On 04/10/2018 05:24 PM, Sargun Dhillon wrote:
> On Sun, Apr 8, 2018 at 10:25 PM, Tetsuo Handa
> <penguin-kernel@i-love.sakura.ne.jp> wrote:
>> Sargun Dhillon wrote:
>>>>   Remove SECURITY_HOOK_COUNT and "struct security_hook_list"->owner and
>>>>   the exception in randomize_layout_plugin.c because preventing module
>>>>   unloading won't work as expected.
>>>>
>>>
>>> Rather than completely removing the unloading code, might it make
>>> sense to add a BUG_ON or WARN_ON, in security_delete_hooks if
>>> allow_unload_module is false, and owner is not NULL?
>>
>> Do we need to check ->owner != NULL? Although it will be true that
>> SELinux's ->owner == NULL and LKM-based LSM module's ->owner != NULL,
>> I think we unregister SELinux before setting allow_unload_module to false.
>> Thus, rejecting delete_security_hooks() if allow_unload_module == false will
>> be sufficient. SELinux might want to call panic() if delete_security_hooks()
>> did not unregister due to allow_unload_module == false. Also,
>> allow_unload_module would be renamed to allow_unregister_module.
>>
>> By the way, please don't use BUG_ON() or WARN_ON() because syzbot would hit
>> and call panic() because syzbot runs tests with panic_on_warn == true.
> 
> I think my primary question is for the SELinux folks -- what do you
> think the behaviour should be? If allow_unload_modules /
> allow_unregister_module is set, do you want to be able to call
> security_delete_hooks? What do you think the right
> action should be if it fails?

The one that avoids breakage for existing users ;)

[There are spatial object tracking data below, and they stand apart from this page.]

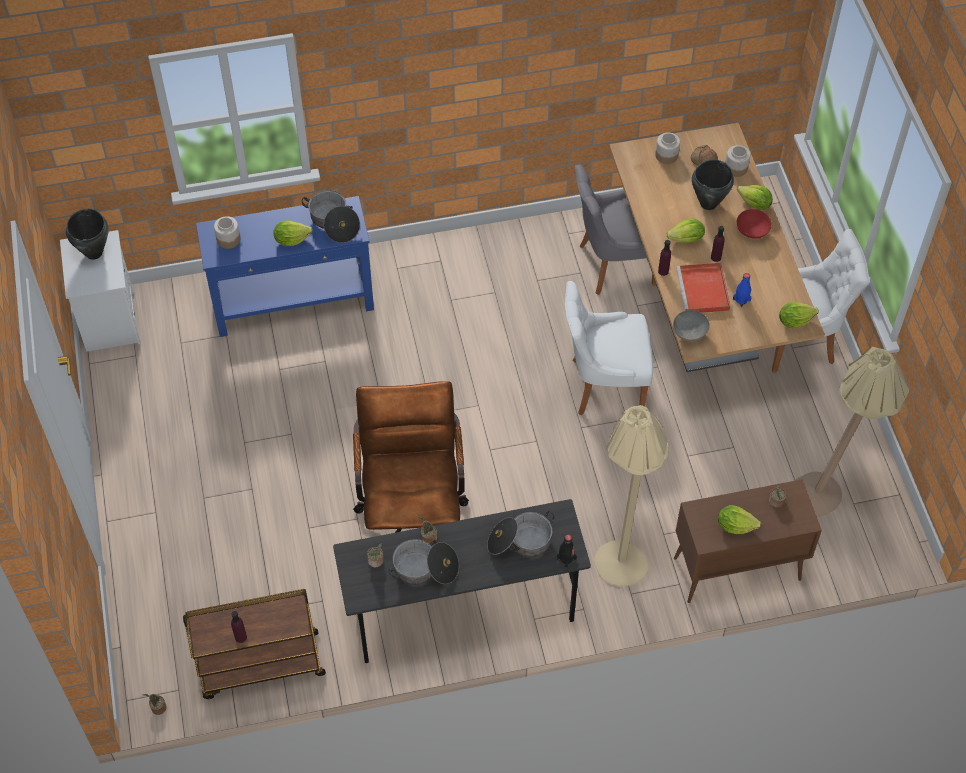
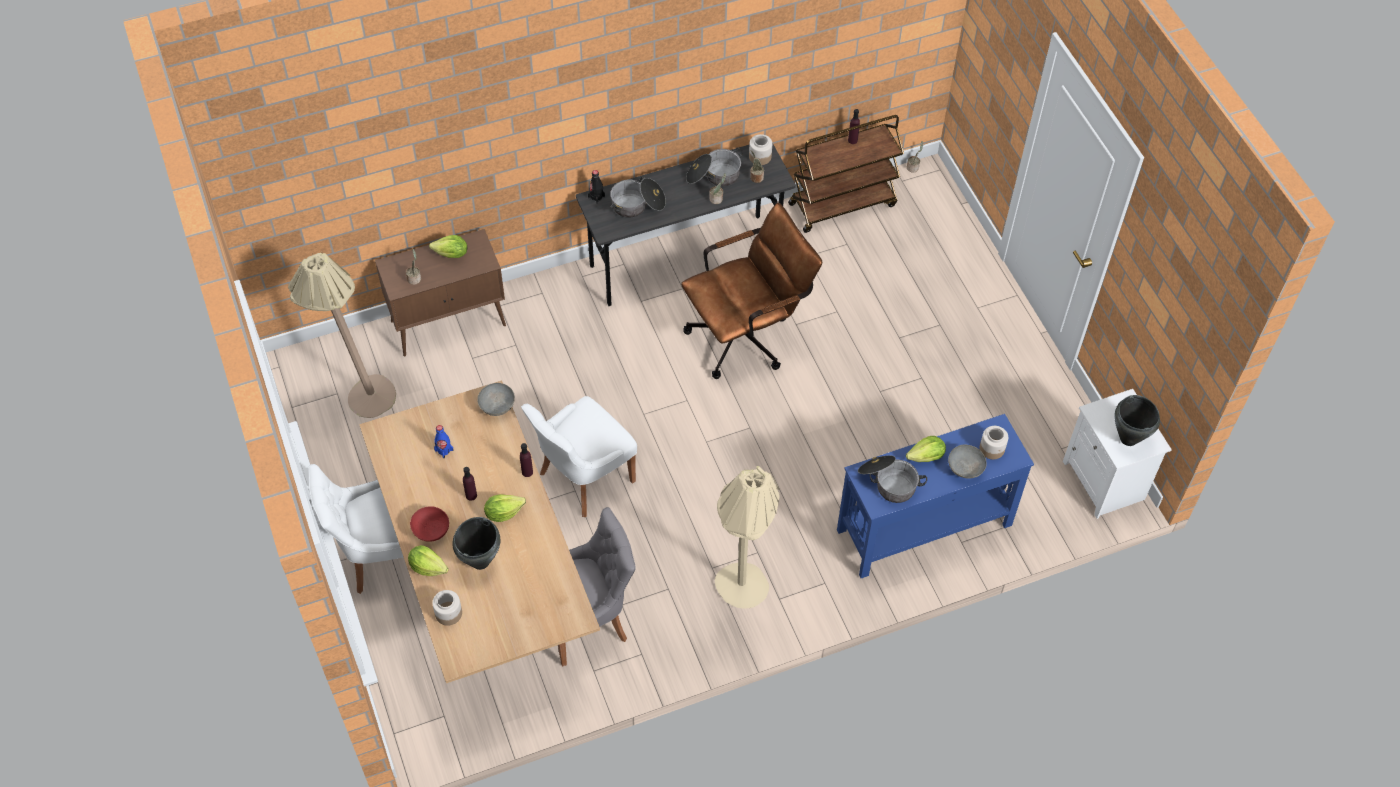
camera: 170 degrees right, 0 degrees up
(260, 226) = (964, 469): none -> grey bowl
(412, 512) = (747, 335): brown office chair -> brown office chair turned 105 degrees counterclockwise
(604, 385) = (583, 478): white chair -> white chair turned 150 degrees clockwise
(623, 553) = (551, 324): beige floor lamp -> beige floor lamp (740, 597)
(667, 155) = (530, 620): jar -> jar (759, 157)
(703, 160) = (487, 619): bread -> none
(703, 291) = (484, 455): red tray -> none
(794, 321) = (389, 434): lettuce -> none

I personally am in favor of killing SELinux support for runtime disable aka
CONFIG_SECURITY_SELINUX_DISABLE; the only reason it exists is that Red Hat
originally insisted that bootloader configuration is too painful to modify/update on
certain platforms and therefore the selinux=0 boot parameter is insufficient
as a mechanism for disabling SELinux.

However, we can't break existing users.  Userspace should still attempt to proceed
even if runtime disable fails, just with SELinux left in permissive mode and no
policy loaded.  That generally should work, but does retain the performance overhead
of the SELinux hook function processing, unlike a real disable.

I don't think we particularly care about allow_unload_modules / allow_unregister_module
since there is no existing userspace or configurations relying on it.